Source records →
——

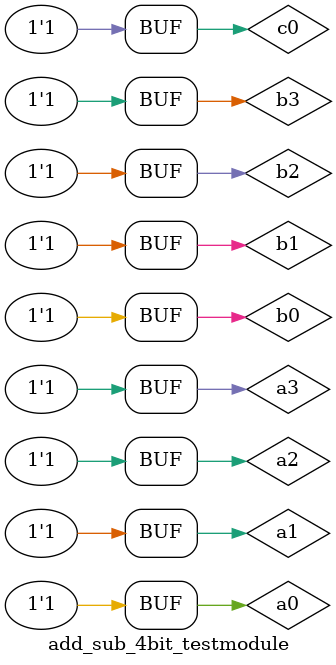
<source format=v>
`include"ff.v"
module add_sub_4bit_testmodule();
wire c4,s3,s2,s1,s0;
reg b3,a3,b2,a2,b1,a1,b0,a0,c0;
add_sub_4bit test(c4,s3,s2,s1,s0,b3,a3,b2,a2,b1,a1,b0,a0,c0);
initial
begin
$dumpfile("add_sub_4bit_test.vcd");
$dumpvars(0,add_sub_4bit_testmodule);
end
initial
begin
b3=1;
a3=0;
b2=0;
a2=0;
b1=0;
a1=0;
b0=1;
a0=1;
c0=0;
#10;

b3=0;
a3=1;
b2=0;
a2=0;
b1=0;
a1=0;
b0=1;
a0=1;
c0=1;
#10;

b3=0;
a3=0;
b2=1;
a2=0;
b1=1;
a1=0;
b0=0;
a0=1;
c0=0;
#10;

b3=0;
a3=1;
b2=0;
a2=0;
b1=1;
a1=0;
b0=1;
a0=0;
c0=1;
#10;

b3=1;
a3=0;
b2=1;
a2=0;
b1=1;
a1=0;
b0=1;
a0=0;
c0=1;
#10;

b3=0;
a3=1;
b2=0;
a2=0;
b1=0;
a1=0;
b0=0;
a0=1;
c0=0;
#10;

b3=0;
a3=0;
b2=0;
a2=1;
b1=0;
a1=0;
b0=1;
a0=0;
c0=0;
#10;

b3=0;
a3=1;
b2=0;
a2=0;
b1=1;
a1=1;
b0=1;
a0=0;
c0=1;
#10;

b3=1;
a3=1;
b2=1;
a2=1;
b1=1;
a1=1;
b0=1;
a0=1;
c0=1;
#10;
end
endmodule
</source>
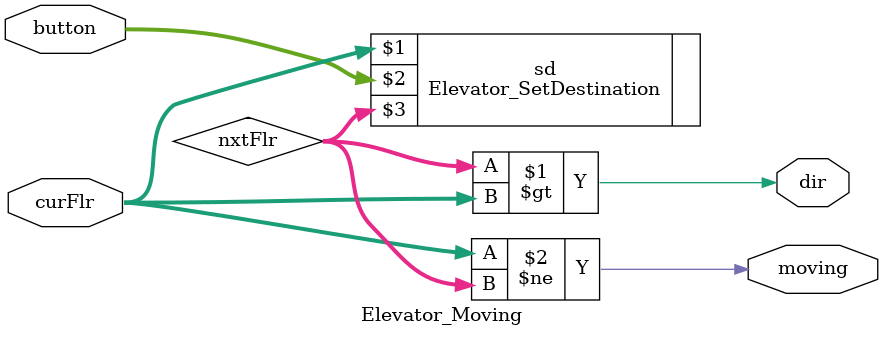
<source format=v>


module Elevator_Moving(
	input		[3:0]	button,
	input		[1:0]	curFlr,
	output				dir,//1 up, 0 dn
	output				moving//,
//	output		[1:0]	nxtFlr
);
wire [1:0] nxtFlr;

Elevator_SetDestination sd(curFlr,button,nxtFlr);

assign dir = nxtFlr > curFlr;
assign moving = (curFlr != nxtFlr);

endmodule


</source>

——

Required work →
Write out the records once more, word for word, though without the pictures they contain.

Reply →
<source format=v>
`include"ff.v"
module add_sub_4bit_testmodule();
wire c4,s3,s2,s1,s0;
reg b3,a3,b2,a2,b1,a1,b0,a0,c0;
add_sub_4bit test(c4,s3,s2,s1,s0,b3,a3,b2,a2,b1,a1,b0,a0,c0);
initial
begin
$dumpfile("add_sub_4bit_test.vcd");
$dumpvars(0,add_sub_4bit_testmodule);
end
initial
begin
b3=1;
a3=0;
b2=0;
a2=0;
b1=0;
a1=0;
b0=1;
a0=1;
c0=0;
#10;

b3=0;
a3=1;
b2=0;
a2=0;
b1=0;
a1=0;
b0=1;
a0=1;
c0=1;
#10;

b3=0;
a3=0;
b2=1;
a2=0;
b1=1;
a1=0;
b0=0;
a0=1;
c0=0;
#10;

b3=0;
a3=1;
b2=0;
a2=0;
b1=1;
a1=0;
b0=1;
a0=0;
c0=1;
#10;

b3=1;
a3=0;
b2=1;
a2=0;
b1=1;
a1=0;
b0=1;
a0=0;
c0=1;
#10;

b3=0;
a3=1;
b2=0;
a2=0;
b1=0;
a1=0;
b0=0;
a0=1;
c0=0;
#10;

b3=0;
a3=0;
b2=0;
a2=1;
b1=0;
a1=0;
b0=1;
a0=0;
c0=0;
#10;

b3=0;
a3=1;
b2=0;
a2=0;
b1=1;
a1=1;
b0=1;
a0=0;
c0=1;
#10;

b3=1;
a3=1;
b2=1;
a2=1;
b1=1;
a1=1;
b0=1;
a0=1;
c0=1;
#10;
end
endmodule
</source>
<source format=v>


module Elevator_Moving(
	input		[3:0]	button,
	input		[1:0]	curFlr,
	output				dir,//1 up, 0 dn
	output				moving//,
//	output		[1:0]	nxtFlr
);
wire [1:0] nxtFlr;

Elevator_SetDestination sd(curFlr,button,nxtFlr);

assign dir = nxtFlr > curFlr;
assign moving = (curFlr != nxtFlr);

endmodule


</source>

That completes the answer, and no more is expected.